The case of the legitimate word, properly used but improperly construed is sad. But you're right, Hick. It does show the sorry state of education, and perhaps a little hypersensitivity.

roger said...

love the name"droll yankee"

we have a plastic feeder that the squirrels sometimes get onto but haven't damaged yet. it also has a rain hat that shelters the birds while they feed. maybe it is intended to be a squirrel guard.

Rurality said...

Thanks for the book recommendation Pablo! When packing up some books to move recently, I noticed that I had one or two of his that I've never read.

Well I certainly don't believe in insulting anybody. The thing about Niger being changed is odd though, since apparently nobody was complaining... I think they were just afraid that someone would. I would assume that it was named that because of the country or the river Niger. I believe it was some bird seed growers association that did it... changed it to Nyger and then trademarked the name Nyjer. That is what I've read anyway, but just on the internet so of course it may not be correct!

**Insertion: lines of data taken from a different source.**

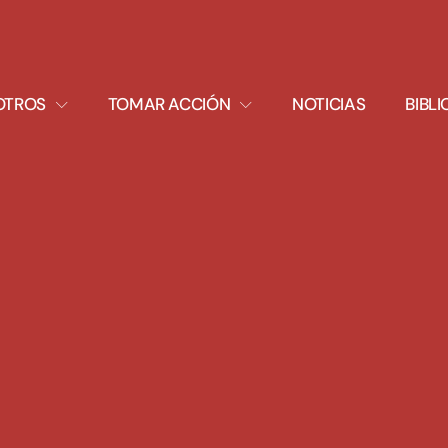
XPAND
EXPAND
OTROS
TOMAR ACCIÓN
NOTICIAS
BIBL
ROPDOWN
DROPDOWN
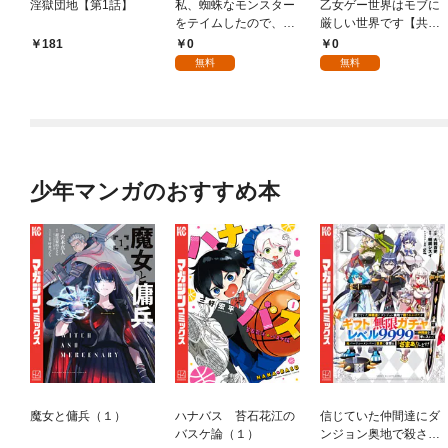
淫獄団地【第1話】
私、蜘蛛なモンスター
乙女ゲー世界はモブに
をテイムしたので、ス
厳しい世界です【共和
パイダーシルクで裁縫
国編】【分冊版】 1
0
0
181
を頑張ります！【分冊
無料
無料
版】 1
少年マンガのおすすめ本
魔女と傭兵（１）
ハナバス 苔石花江の
信じていた仲間達にダ
バスケ論（１）
ンジョン奥地で殺され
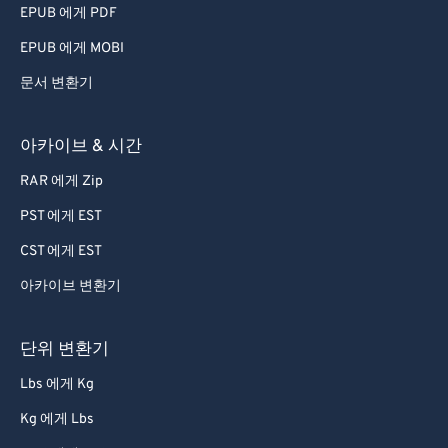
EPUB 에게 PDF
EPUB 에게 MOBI
문서 변환기
아카이브 & 시간
RAR 에게 Zip
PST 에게 EST
CST 에게 EST
아카이브 변환기
단위 변환기
Lbs 에게 Kg
Kg 에게 Lbs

Anyway, at our old house the squirrels and racoons really did a number on our feeders, and the Droll Yankees were about the only ones that lasted. Here I think the coyotes keep the squirrels in check!

Maktaaq said...

>They later changed the spelling to
>Nyger. ..... The botanical name is
>Guizotia abyssinica.

So it's named after the Niger River, but the send part of the scientific name (abyssinica) refers to Ethiopia on the other side of the there more to this story?

Rurality said...

Who knows?! Sometimes the botanical name comes from wherever the plant is first "discovered", which may not be where it is most common... a quick google glance doesn't tell me a lot about it though. No time to delve! :)

Pablo said...

If I remember my high school Latin properly, "niger" is the Latin word for "black." And those seeds are black, so the name may be no more than someone trying to lay a classical foundation for the seed. Just guessing, though.

Rhodent said...

I love the mother gets them at her home in Dunnellon in he winter and at her summer home in Minnesota. They usually don't get as far south as where I live.

Rurality said...

Pablo you may be right! Hadn't thought of that - my school didn't offer Latin. :)

Rho I didn't realize that their range was cut off like that. I guess the foods they like don't extend that far south. Or maybe they just don't like hurricanes. :)

Magazine Man said...

Now why couldn't THESE birds be in my back yard?

(If you haven't read today's entry at my place, please check it out. We're beseiged by a maniacal blackbird)

Charles said...

>> Please excuse the state of the feeder - the wet hulls stick to it

we weren't going to say anything, but we've all spoken about it amongst ourselves.

Rurality said...

MM... your dog would only bite their heads off.

Charles... I had a feeling y'all would gang up on me sooner or later.

jenni said...

My birdfeeder is identical to that one! I haven't had any birds yet though, I just put it up a few days ago.